'Kamu Cantik Hari Ini', Ironi Pejabat Publik dan Bukti Perempuan Jurnalis masih Terancam

Jumat 19-12-2025,05:33 WIB
Oleh: Rinda Aunillah*

Kekerasan verbal oleh pejabat publik itu menambah panjang catatan kelam kekerasan terhadap jurnalis, terutama bagi perempuan. 

Hasil riset Kekerasan Seksual terhadap Jurnalis Perempuan Indonesia yang dilakukan Aliansi Jurnalis Independen (AJI) Indonesia bekerja sama dengan PR2Media (2022) menegaskan bahwa jurnalis perempuan masih menjadi target rentan kekerasan di Indonesia, baik di lapangan maupun di ruang redaksi. 

Tercatat, sebanyak 82,6 persen dari 852 responden mengaku pernah mengalami kekerasan seksual sepanjang karier jurnalistik mereka. 

Kerentanan itu diperparah oleh budaya patriarki yang masih mengakar, menempatkan perempuan dalam posisi inferior dan memandang profesi mereka dengan bias gender.

Ketika pejabat publik melancarkan serangan berbasis gender, ia merusak iklim kebebasan pers dan melanggengkan pandangan bahwa jurnalis perempuan dapat diperlakukan dengan standar yang berbeda dan merendahkan. 

Sebagaimana disoroti oleh AJI Indonesia dalam diskusi bertajuk Resiliensi Perempuan Jurnalis Menghadapi Serangan dalam Kerja Jurnalistik melalui media sosial X  pada 21 April 2025, jurnalis perempuan selalu merasakan ketimpangan dan kekerasan, sebuah realitas pahit yang mencoreng wajah penegakan hukum dan demokrasi.

Lebih lanjut, studi lain menunjukkan adanya hubungan yang signifikan antara perilaku komunikasi kepala daerah dengan citra publik dan ekspektasi publik yang terbentuk (Buluamang, 2018). 

Seorang pejabat yang tersandung korupsi sudah pasti memiliki citra buruk dan pelecehan verbal yang menyusul hanya akan memperburuk kondisi tersebut, sekaligus mengkhianati kepercayaan publik. 

Mereka gagal memahami bahwa jabatan publik menuntut standar etika yang lebih tinggi, bukan justru menjadi lisensi untuk bertindak sesuka hati.

Insiden itu harus menjadi momentum koreksi kolektif. Untuk memulihkan marwah etika publik dan melindungi jurnalis perempuan, penulis menilai sejumlah langkah mendesak perlu dilakukan. 

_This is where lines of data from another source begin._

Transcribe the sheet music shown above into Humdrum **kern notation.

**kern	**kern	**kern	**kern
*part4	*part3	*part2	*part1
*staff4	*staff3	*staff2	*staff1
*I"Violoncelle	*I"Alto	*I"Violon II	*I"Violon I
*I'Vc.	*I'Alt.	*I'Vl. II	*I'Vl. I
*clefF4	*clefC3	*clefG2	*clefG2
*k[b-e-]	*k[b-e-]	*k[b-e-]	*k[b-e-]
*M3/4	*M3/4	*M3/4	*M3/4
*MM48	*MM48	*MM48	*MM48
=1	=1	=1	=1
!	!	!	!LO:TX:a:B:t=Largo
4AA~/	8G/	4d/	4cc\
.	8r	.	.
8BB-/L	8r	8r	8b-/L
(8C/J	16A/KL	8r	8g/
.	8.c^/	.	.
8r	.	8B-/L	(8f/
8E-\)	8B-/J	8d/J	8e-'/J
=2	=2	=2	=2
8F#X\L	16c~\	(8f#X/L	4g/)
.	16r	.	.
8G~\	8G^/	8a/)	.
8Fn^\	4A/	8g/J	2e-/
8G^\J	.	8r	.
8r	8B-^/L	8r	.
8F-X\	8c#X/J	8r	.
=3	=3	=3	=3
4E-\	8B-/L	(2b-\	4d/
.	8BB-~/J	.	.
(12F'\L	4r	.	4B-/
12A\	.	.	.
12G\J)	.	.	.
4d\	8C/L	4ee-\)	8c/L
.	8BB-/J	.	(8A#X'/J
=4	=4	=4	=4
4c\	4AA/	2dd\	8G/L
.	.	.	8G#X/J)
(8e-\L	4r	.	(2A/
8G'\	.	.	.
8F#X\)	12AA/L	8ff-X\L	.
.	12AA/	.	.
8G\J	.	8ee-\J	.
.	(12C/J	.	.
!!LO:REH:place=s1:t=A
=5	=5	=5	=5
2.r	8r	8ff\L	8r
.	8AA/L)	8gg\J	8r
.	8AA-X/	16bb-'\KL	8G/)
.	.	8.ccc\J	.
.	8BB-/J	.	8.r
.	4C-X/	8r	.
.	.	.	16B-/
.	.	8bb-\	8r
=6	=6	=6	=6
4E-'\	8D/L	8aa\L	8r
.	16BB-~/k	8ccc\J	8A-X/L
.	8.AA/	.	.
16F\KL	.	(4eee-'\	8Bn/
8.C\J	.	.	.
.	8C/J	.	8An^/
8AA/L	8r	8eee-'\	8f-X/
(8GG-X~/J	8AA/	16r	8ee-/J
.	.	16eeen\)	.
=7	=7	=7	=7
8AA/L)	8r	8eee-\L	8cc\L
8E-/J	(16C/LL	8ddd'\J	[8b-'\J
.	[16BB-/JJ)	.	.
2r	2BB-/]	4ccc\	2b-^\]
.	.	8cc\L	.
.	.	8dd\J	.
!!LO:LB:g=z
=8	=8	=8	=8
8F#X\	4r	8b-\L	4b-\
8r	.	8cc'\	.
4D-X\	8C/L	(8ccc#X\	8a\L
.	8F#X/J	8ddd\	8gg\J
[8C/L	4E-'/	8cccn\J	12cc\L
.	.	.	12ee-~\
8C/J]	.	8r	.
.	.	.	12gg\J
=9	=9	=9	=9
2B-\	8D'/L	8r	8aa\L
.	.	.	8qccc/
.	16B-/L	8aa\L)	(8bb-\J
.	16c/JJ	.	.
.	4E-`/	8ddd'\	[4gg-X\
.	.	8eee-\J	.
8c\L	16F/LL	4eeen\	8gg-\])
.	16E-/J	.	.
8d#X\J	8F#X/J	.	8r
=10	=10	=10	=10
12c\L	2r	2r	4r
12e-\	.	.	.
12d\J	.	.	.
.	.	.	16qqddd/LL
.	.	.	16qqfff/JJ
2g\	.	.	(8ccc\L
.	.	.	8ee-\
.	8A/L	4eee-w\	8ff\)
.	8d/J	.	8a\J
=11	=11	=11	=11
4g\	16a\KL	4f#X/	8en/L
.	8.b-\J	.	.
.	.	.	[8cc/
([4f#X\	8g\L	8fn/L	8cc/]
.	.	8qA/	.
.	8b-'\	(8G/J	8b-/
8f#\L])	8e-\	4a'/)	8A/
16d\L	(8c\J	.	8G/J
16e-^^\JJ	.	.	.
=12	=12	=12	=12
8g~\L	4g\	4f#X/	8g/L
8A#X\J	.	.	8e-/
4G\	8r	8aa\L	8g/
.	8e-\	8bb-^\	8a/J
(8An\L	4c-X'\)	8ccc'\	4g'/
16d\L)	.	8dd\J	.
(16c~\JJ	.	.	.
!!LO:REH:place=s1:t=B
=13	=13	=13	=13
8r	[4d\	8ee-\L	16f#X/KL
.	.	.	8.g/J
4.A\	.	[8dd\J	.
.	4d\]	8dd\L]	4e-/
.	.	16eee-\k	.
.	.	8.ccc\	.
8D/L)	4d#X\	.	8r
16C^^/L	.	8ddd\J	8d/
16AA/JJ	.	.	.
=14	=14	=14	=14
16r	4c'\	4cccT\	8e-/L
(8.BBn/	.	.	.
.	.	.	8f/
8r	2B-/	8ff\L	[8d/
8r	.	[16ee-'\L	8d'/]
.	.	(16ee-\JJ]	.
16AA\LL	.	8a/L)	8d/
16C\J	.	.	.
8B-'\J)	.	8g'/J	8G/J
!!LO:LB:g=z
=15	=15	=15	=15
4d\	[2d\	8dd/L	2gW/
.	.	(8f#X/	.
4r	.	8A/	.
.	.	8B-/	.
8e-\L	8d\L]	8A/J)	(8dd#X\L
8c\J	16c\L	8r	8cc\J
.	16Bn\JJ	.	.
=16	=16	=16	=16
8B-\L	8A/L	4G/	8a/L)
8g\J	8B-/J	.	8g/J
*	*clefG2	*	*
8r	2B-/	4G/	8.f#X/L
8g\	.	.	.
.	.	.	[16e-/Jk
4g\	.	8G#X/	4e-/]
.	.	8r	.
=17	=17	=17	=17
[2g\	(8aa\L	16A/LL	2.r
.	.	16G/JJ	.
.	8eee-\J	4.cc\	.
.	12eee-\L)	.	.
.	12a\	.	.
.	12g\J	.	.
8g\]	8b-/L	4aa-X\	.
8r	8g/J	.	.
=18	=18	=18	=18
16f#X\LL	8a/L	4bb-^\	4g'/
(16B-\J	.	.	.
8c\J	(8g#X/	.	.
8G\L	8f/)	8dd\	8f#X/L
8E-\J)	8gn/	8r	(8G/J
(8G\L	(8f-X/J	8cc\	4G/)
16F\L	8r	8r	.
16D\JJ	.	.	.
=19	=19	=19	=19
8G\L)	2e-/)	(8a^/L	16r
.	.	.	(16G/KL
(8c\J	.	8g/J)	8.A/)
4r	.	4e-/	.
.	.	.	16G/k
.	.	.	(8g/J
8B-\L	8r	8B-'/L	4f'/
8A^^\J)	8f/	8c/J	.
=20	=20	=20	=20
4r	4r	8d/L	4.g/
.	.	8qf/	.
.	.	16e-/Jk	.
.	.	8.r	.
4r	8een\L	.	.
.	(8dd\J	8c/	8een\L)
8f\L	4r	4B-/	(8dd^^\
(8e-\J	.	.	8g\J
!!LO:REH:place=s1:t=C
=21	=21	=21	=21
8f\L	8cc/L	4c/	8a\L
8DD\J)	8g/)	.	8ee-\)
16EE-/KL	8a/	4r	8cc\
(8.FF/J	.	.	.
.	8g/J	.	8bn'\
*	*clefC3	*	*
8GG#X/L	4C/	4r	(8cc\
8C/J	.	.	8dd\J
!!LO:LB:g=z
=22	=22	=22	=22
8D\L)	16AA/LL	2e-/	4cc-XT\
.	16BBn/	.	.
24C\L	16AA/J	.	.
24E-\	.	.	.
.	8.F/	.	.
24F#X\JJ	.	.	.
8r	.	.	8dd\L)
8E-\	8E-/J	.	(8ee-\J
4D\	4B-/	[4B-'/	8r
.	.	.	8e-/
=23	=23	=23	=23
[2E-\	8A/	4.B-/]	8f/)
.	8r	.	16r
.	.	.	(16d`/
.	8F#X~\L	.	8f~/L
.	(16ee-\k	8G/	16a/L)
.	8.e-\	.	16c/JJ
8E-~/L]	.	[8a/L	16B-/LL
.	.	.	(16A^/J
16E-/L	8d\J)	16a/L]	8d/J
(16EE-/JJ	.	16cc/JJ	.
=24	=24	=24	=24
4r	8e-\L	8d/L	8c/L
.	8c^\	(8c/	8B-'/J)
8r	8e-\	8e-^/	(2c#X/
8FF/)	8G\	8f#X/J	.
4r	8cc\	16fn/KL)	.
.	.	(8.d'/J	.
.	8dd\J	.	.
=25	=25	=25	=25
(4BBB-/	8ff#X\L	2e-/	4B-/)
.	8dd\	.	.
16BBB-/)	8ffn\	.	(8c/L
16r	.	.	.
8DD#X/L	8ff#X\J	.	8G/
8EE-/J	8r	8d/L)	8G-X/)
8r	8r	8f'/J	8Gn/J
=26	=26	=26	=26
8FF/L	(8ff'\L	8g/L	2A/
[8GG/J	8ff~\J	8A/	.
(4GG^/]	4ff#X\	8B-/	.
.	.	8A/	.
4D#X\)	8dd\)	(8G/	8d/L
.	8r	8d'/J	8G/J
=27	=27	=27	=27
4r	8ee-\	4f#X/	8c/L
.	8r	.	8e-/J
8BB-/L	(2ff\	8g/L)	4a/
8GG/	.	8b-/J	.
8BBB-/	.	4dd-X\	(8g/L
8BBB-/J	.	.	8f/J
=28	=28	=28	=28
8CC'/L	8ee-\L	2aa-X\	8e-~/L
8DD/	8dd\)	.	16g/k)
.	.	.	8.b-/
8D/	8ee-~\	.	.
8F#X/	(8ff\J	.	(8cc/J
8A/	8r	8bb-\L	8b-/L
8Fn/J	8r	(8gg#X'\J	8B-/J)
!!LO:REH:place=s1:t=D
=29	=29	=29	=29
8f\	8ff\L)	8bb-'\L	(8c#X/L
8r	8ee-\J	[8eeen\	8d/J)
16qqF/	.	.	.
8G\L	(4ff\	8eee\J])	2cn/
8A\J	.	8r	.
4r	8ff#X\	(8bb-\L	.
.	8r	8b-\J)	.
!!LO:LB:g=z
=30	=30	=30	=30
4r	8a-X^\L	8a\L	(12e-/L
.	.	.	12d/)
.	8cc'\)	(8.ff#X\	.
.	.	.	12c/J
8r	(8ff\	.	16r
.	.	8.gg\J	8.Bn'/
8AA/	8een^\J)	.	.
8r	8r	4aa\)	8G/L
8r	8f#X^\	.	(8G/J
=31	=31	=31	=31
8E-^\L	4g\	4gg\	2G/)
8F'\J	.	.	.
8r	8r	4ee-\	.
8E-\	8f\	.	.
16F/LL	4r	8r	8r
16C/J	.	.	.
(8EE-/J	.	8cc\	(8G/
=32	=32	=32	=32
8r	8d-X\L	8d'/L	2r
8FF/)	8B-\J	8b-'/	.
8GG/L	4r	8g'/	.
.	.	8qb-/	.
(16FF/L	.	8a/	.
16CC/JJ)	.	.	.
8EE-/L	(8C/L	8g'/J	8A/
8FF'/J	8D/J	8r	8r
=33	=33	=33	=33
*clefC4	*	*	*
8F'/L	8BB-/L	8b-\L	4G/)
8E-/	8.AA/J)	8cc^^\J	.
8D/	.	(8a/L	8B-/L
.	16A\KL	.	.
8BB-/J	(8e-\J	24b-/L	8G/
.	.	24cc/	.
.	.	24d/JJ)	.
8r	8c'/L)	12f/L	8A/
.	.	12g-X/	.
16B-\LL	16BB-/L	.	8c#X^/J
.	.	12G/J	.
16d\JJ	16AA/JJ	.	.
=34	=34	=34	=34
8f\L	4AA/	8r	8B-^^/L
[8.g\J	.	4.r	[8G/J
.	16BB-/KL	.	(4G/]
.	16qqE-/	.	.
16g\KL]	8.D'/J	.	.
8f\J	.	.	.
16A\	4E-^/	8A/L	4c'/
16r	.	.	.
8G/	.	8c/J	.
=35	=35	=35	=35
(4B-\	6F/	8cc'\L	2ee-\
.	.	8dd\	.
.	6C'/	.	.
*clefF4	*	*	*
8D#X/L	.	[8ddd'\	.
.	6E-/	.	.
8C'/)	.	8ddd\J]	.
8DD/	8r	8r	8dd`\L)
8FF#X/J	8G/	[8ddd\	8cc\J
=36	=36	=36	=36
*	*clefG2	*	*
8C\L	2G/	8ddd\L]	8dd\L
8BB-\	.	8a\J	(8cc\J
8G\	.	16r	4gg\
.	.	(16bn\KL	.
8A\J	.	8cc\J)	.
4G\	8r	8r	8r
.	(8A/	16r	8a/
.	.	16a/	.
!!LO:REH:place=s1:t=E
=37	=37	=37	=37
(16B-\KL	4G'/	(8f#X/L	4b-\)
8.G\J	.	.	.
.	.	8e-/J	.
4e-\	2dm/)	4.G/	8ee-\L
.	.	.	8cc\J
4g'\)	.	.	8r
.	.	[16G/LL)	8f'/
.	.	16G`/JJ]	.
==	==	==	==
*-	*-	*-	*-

Langkah pertama adalah pernyataan sikap dan sanksi tegas dari institusi penegak hukum (KPK) dan partai politik yang menaungi pejabat publik tersebut. Kedua lembaga itu harus mengambil tindakan yang menegaskan bahwa tindakan pelecehan, bahkan dalam kondisi penahanan, adalah pelanggaran etika serius. 

Sanksi yang keras tidak hanya menjadi hukuman, tetapi juga sinyal penting bahwa kekerasan terhadap jurnalis adalah perbuatan yang tidak dapat ditoleransi.

Kedua, komunitas pers, organisasi jurnalis, dan Dewan Pers perlu segera memperkuat mekanisme perlindungan dan advokasi hukum bagi jurnalis perempuan. 

Dukungan psikologis dan bantuan hukum harus tersedia secara cepat untuk setiap kasus pelecehan. Itu penting untuk memastikan profesionalitas mereka terlindungi.

Di sisi lain, pejabat publik (termasuk kepala daerah) wajib menjalani pelatihan intensif mengenai etika komunikasi publik dan sensitivitas gender. Mereka harus diajari bahwa kritik pers adalah bagian integral dari demokrasi dan respons yang sehat adalah melalui dialog yang substanstif, bukan agresi atau pelecehan.

Peristiwa pelecehan verbal yang dilakukan bupati Lampung Tengah tersebut adalah alarm keras bagi kita semua. Sekali lagi, itu merupakan serangan terhadap profesionalisme, kebebasan pers, dan martabat kemanusiaan.